Khan, who says corruption charges have been concocted, is embroiled in a confrontation with the powerful military, which has ruled Pakistan directly or overseen civilian governments throughout its history.

Khan was arrested and detained on May 9, sparking widespread protests by his supporters, and raising new worries about the stability of the nuclear-armed country as it struggles with its worst economic crisis in decades.

Khan was later freed on bail.

“He has joined investigation,” said his lawyer, Faisal Chaudhry, referring to his questioning by officials of the National Accountability Bureau (NAB).

His wife, Bushra Khan, who also faces graft charges, had joined him but only Imran Khan had been questioned as of early Tuesday afternoon, Chaudhry said. She has not commented on the charges against her but Khan has rejected them.

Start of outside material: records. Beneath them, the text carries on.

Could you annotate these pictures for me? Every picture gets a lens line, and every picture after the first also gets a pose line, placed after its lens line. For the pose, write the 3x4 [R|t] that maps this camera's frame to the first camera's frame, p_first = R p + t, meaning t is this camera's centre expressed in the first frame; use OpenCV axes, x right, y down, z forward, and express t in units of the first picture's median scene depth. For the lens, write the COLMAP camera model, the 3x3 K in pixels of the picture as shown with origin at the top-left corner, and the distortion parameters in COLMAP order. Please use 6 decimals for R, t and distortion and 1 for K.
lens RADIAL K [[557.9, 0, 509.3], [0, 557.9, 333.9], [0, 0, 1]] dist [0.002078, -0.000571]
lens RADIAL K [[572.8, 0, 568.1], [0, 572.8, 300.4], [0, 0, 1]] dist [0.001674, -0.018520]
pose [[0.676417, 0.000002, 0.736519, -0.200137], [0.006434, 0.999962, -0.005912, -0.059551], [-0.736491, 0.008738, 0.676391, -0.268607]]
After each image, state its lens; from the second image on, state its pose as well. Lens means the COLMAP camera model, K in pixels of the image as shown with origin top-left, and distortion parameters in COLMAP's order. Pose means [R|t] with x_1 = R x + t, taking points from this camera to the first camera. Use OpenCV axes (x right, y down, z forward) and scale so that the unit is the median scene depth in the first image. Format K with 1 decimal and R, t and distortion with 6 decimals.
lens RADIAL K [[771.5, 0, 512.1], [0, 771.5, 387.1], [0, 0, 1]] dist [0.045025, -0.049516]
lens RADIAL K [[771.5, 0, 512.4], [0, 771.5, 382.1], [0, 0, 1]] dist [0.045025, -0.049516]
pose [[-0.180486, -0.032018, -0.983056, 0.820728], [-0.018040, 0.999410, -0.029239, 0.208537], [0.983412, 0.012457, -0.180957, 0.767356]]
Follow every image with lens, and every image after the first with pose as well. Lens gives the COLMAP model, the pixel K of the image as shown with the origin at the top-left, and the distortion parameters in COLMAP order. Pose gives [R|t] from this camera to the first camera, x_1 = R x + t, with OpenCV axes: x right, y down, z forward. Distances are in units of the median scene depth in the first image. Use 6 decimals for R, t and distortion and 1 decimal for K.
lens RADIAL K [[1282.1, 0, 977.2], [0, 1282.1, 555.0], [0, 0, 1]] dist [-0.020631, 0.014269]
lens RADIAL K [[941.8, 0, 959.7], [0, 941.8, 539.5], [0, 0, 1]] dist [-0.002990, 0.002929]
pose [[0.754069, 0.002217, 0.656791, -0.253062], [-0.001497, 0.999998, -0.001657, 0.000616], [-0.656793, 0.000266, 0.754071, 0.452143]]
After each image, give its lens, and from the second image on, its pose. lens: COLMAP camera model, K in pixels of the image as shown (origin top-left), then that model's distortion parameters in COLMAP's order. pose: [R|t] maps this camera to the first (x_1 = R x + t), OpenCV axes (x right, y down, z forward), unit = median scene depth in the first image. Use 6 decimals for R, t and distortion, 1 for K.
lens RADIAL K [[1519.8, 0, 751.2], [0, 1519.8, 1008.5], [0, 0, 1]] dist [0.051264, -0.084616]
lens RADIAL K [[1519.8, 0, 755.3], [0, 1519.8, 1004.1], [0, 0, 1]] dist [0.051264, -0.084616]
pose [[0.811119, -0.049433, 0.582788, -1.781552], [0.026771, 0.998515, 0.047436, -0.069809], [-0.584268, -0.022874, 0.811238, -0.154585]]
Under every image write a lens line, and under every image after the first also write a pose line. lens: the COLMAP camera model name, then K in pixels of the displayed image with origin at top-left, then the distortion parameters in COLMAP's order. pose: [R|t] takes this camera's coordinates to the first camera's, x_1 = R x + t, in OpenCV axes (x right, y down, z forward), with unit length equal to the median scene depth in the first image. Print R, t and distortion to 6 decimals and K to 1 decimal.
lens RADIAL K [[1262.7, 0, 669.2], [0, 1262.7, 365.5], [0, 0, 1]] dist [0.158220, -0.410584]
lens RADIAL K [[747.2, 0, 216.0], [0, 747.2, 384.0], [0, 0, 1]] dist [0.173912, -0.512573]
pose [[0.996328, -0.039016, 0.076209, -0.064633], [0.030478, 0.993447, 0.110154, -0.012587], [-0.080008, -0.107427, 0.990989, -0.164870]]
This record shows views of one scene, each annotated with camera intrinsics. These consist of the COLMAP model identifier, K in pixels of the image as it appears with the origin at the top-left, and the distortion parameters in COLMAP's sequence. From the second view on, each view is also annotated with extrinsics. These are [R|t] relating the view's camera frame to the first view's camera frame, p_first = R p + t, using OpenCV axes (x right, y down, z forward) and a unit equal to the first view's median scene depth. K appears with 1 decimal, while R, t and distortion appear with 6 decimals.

The former international cricket star became prime minister in 2018 with the tacit support of the military, though both sides denied it at the time, but he later fell out with generals and was ousted as prime minister after losing a confidence vote in 2022.

Khan, 70, has since then been campaigning for a snap election, with rallies with his supporters across the country.

The prime minister who replaced him, Shahbaz Sharif, has rejected Khan’s call for a general election before it is due late this year.

Khan won widespread popularity among Pakistan’s 220 million people with a conservative, nationalistic agenda, and that support has been reinforced more recently by his challenge to the military establishment.

The recent protests against his arrest saw his supporters ransacking the homes of senior officers and storming army headquarters, posing an unprecedented challenge to the Muslim country’s most powerful institution.

The NAB, which has investigated, put on trial or jailed all those who have served as prime minister since 2008, had on May 18 asked Khan to attend the investigation, but he had declined.

The NAB had given Khan a May 25 deadline to show up, which could have led to his arrest in case of non-compliance.

The NAB arrested Khan this month on allegations that he and his wife received land worth millions of dollars as a bribe from a real estate tycoon through a charitable trust.

Khan called the allegations “absolutely false, frivolous and concocted” in a statement to NAB last week.